To a more common investor, I would simply say to manage your risk.  There are many ways to hedge, but the simplest tool to reduce risk may be to diversify your portfolio so that you will not be cataclysmically affected by a poor outcome in any one company or area of the economy.  When investing in any large asset, be sure to ask yourself how long you plan to own it, and under what circumstances you might sell.  Ask yourself how you will react if this asset suffers a significant decline.  If this will adversely affect your lifestyle, perhaps this investment is not for you.

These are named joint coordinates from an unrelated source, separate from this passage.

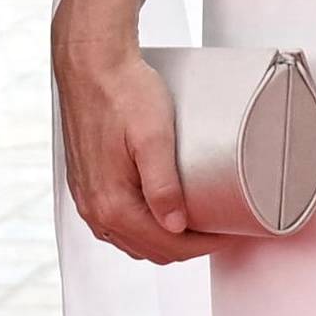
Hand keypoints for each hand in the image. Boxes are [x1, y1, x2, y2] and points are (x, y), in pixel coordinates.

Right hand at [53, 15, 214, 264]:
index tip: (228, 233)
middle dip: (187, 246)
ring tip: (196, 223)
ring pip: (130, 240)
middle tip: (219, 229)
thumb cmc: (123, 92)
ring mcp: (87, 197)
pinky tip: (160, 213)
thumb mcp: (153, 136)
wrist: (91, 66)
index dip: (203, 245)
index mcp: (111, 203)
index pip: (165, 246)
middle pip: (149, 249)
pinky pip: (115, 223)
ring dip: (163, 240)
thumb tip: (176, 226)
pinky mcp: (86, 184)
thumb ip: (163, 185)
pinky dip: (141, 227)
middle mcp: (94, 207)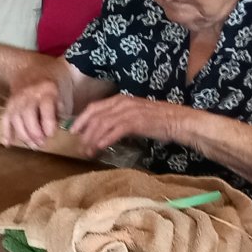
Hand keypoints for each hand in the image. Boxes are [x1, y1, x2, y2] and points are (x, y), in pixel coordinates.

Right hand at [3, 77, 63, 148]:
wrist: (32, 67)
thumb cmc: (52, 83)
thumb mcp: (62, 92)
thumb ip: (59, 110)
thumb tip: (53, 129)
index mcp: (46, 89)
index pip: (45, 108)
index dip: (48, 124)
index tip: (51, 135)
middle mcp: (29, 94)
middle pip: (27, 115)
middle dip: (34, 132)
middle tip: (41, 143)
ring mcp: (16, 99)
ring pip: (15, 119)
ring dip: (23, 135)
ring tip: (32, 145)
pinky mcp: (9, 104)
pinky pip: (5, 118)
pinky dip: (5, 132)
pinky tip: (8, 144)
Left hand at [68, 93, 186, 154]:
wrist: (178, 121)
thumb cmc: (158, 120)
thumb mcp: (135, 115)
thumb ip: (119, 119)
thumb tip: (104, 132)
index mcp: (120, 99)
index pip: (94, 107)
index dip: (81, 119)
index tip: (73, 131)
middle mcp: (122, 103)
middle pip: (95, 116)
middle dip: (84, 132)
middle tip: (79, 147)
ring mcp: (129, 112)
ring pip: (103, 124)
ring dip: (92, 139)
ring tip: (88, 152)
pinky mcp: (136, 122)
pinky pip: (115, 131)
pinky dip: (105, 139)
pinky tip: (99, 148)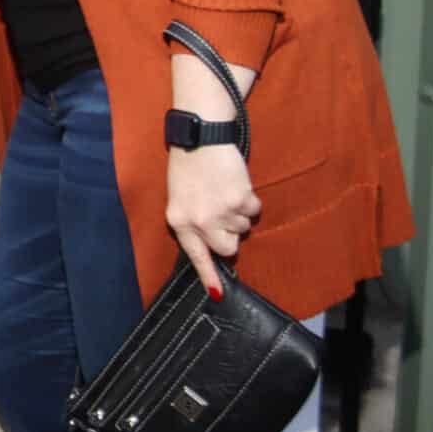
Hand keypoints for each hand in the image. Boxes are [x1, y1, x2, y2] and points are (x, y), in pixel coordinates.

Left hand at [165, 144, 261, 296]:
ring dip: (239, 214)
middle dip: (230, 235)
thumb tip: (214, 245)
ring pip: (243, 229)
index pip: (196, 255)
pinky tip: (236, 185)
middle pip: (227, 248)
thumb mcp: (179, 198)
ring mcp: (220, 212)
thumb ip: (193, 221)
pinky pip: (254, 212)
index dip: (209, 275)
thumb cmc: (188, 166)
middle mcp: (199, 221)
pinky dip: (250, 201)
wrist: (201, 137)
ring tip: (225, 191)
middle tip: (223, 213)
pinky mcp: (240, 200)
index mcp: (178, 221)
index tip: (218, 294)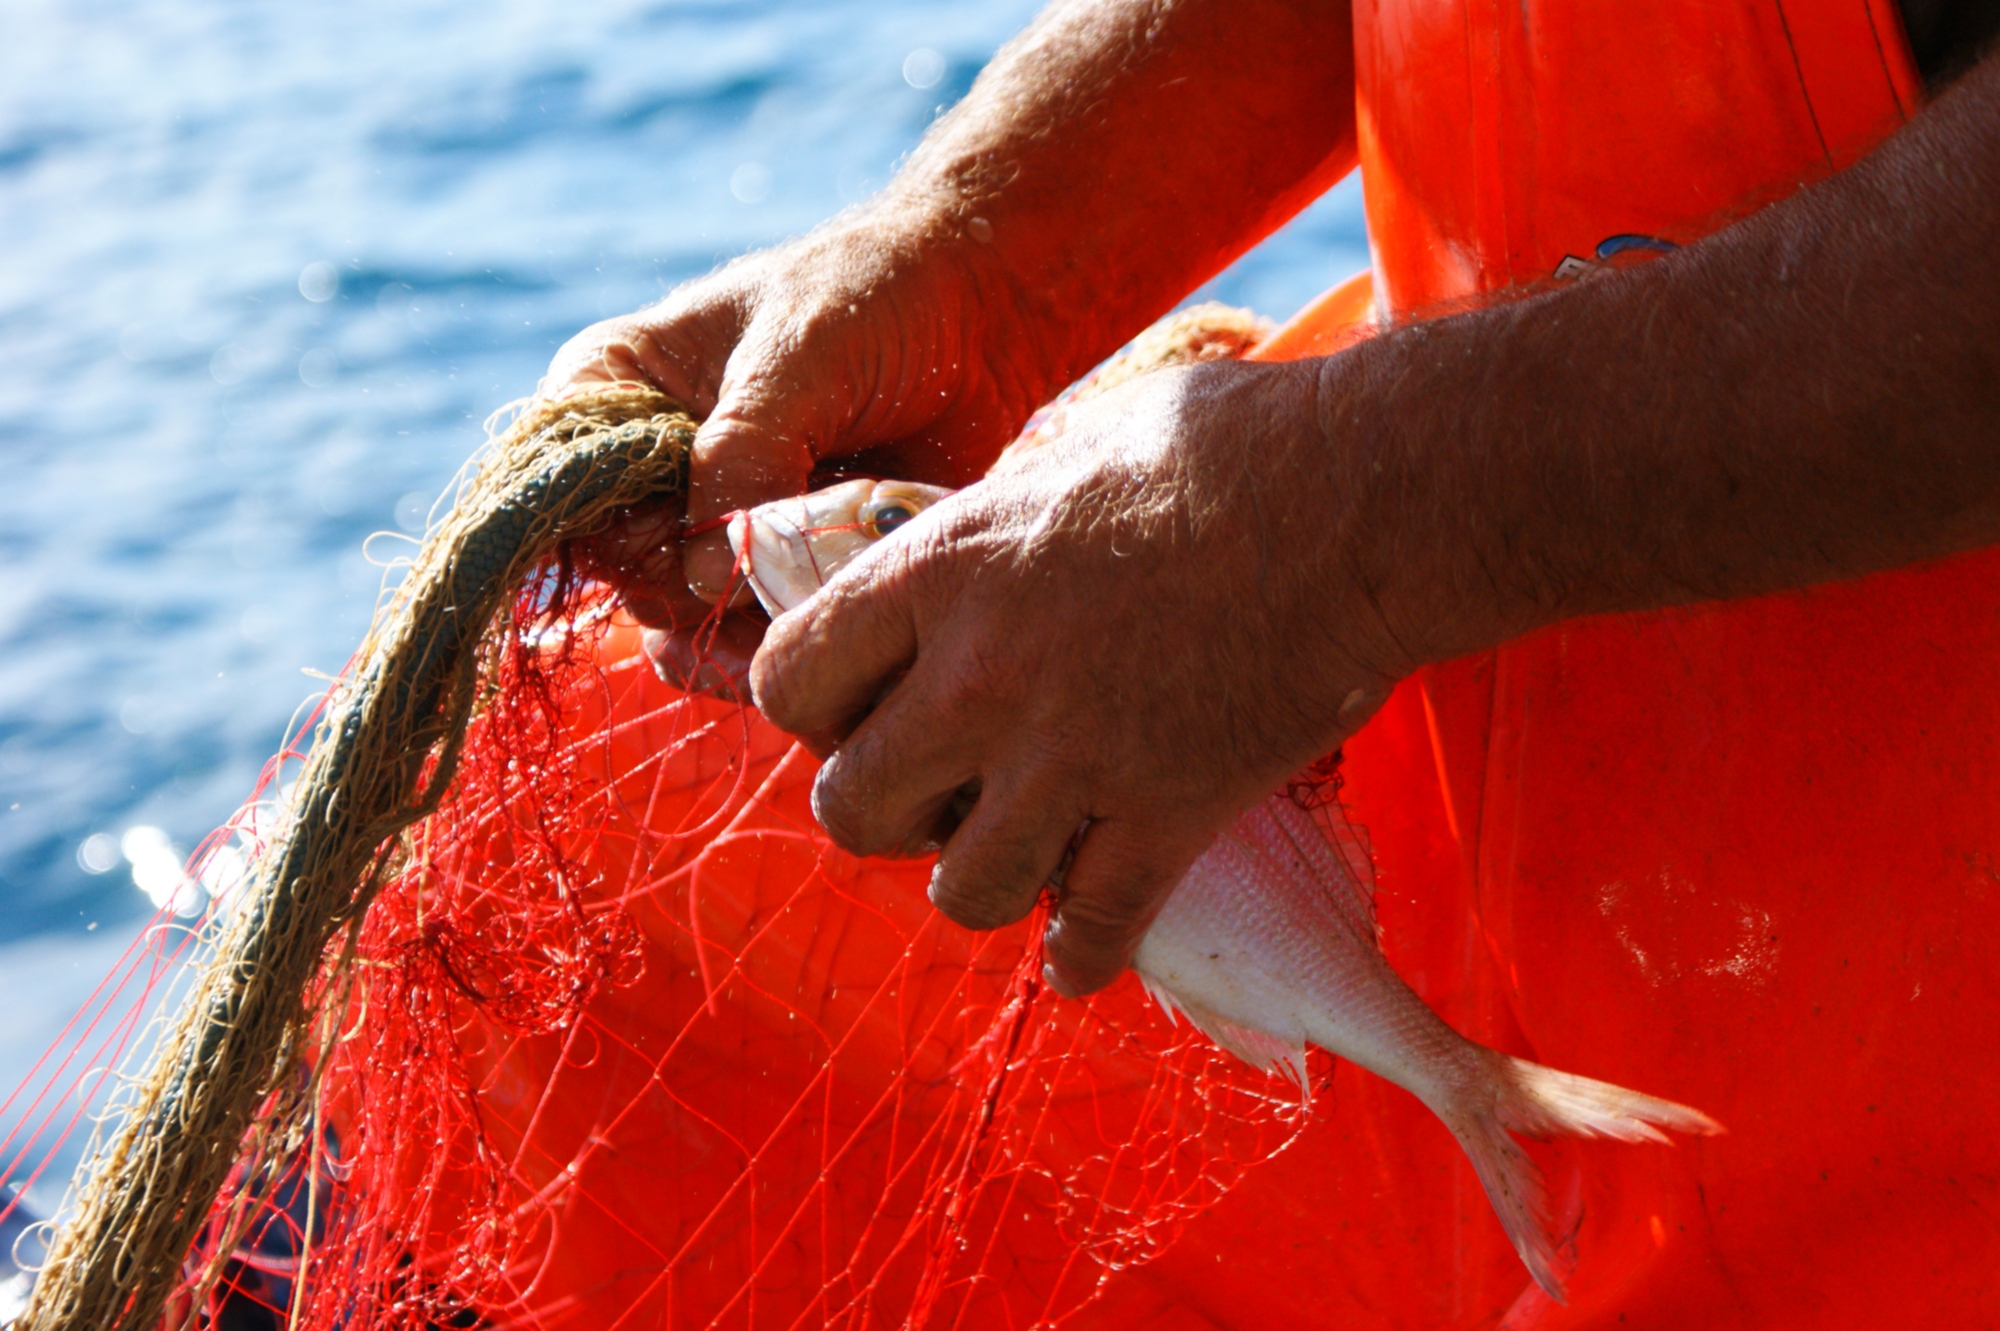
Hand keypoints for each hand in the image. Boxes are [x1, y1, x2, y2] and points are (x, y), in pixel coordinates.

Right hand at [544, 213, 1051, 689]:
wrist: (981, 314)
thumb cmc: (876, 299)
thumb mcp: (801, 353)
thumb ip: (746, 453)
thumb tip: (704, 571)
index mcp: (619, 388)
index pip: (561, 484)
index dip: (608, 530)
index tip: (672, 540)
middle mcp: (651, 468)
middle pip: (623, 571)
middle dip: (687, 594)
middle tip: (760, 582)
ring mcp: (715, 526)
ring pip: (683, 622)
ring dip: (737, 637)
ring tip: (801, 612)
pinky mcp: (779, 569)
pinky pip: (750, 640)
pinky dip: (783, 648)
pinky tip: (822, 630)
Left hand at [749, 358, 1406, 994]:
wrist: (1360, 501)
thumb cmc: (1220, 446)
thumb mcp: (1064, 448)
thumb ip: (992, 524)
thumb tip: (965, 547)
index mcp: (940, 571)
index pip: (789, 680)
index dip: (815, 706)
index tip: (862, 706)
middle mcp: (981, 678)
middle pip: (849, 809)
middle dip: (884, 808)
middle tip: (934, 788)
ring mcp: (1072, 760)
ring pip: (960, 893)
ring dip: (982, 879)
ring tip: (1019, 849)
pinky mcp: (1166, 820)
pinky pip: (1091, 936)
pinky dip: (1082, 953)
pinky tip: (1085, 940)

BONUS TIP. Read the Fine Print

Like many people, you may be asking yourself how the world’s richest man managed to get himself into such a quagmire.  After all, one fact that proves consistently true is that “the system” works in the service of the wealthy.  In this case, though, even that bias may not be enough to save Elon from some pain.  There are two specific terms of the agreement that make this true.  The first is the $1 billion contract provision mentioned above.  This “breakup fee” was designed specifically to prevent deals from falling apart.  The second specific detail that may end up costing Musk is that he explicitly waived his right to “due diligence” on Twitter in connection with the transaction.  The one detail that both of these terms share is that he signed a legally binding agreement including them.

For most people, the lesson here is rather straightforward.  Read the contract.  Then read it again.  Be careful what you sign.

Conclusion

You may not be one of the richest people on the planet, but that doesn’t mean that you can’t learn from one.  In fact, proper planning, some impulse control, and protecting yourself from foreseeable risks are all behaviors that can increase your chances of increasing your personal net worth over time.